While attention has focused on oceans, officials fear the problem is often closer to home.

The Environmen­t Agency said freshwater pollution ‘should not be overlooked’, and called on households to keep plastic ‘out of our drains’.

Plastic packaging, bottles and microplast­ics can harm wildlife and pick up dangerous toxins. These can accumulate in fish and other river-dwellers – risking contaminat­ing the entire food chain.

The warning comes in a report that revealed 86 per cent of rivers in England fail to meet standards for good environmen­tal quality. It names plastic pollution as a future threat to rivers, adding: ‘Plastics can also act as a reservoir for toxic chemicals – these and plasticbre­akdown products have the potential to enter the food chain and bio-accumulate in marine and freshwater life.

‘The public and businesses must do more to keep plastics, fats and household chemicals out of our drains.’

In 2016, three-quarters of the Agency’s tests to measure the health of rivers were rated good. But only 14 per cent of rivers reached the standard of ‘good ecological status’ overall, because if one test fails, the whole water body fails to obtain good or better status.

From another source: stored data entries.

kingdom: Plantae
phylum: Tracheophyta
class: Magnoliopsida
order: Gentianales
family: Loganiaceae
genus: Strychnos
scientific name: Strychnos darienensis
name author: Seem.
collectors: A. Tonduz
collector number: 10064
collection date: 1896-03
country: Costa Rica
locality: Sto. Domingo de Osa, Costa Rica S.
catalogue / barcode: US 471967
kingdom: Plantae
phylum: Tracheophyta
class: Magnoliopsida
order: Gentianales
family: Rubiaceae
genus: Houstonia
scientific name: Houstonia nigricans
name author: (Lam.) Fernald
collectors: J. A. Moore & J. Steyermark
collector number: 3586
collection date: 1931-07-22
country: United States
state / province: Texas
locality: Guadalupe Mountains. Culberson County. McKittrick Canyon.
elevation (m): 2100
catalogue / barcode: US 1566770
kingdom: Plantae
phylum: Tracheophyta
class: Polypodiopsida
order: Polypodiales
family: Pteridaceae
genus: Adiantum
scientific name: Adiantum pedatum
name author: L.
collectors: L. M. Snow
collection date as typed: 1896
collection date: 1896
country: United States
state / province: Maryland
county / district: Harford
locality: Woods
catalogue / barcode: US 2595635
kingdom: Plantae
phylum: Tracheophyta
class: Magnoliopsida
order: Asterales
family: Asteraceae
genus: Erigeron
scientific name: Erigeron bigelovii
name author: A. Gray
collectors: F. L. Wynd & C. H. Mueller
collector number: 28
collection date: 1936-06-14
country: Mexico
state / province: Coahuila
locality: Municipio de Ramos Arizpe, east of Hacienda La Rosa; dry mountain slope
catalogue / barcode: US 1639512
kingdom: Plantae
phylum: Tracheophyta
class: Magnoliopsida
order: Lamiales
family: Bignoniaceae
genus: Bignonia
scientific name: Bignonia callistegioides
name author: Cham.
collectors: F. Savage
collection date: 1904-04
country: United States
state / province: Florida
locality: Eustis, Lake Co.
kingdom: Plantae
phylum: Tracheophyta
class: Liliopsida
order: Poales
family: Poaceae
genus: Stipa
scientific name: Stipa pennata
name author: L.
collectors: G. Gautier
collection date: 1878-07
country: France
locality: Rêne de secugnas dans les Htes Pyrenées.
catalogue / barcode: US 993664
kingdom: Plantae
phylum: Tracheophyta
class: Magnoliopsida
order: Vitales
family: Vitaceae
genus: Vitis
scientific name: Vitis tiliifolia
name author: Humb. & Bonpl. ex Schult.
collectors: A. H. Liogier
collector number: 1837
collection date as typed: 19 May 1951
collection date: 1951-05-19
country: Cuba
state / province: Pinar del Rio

The Environmen­t Agency has invested £750,000 to set up a plastic pollution team in the south west of England.

It comes as a study revealed microplast­ics were found in the stomachs of threequart­ers of deep-sea fish caught in the North Atlantic. Such fish are eaten by larger ones that end up on our plates.

Of the 233 fish caught at up to 3,000ft off Canada’s Newfoundla­nd coast by the National University of Ireland, Galway, 73 per cent contained plastics, reported the journal Frontiers in Marine Science.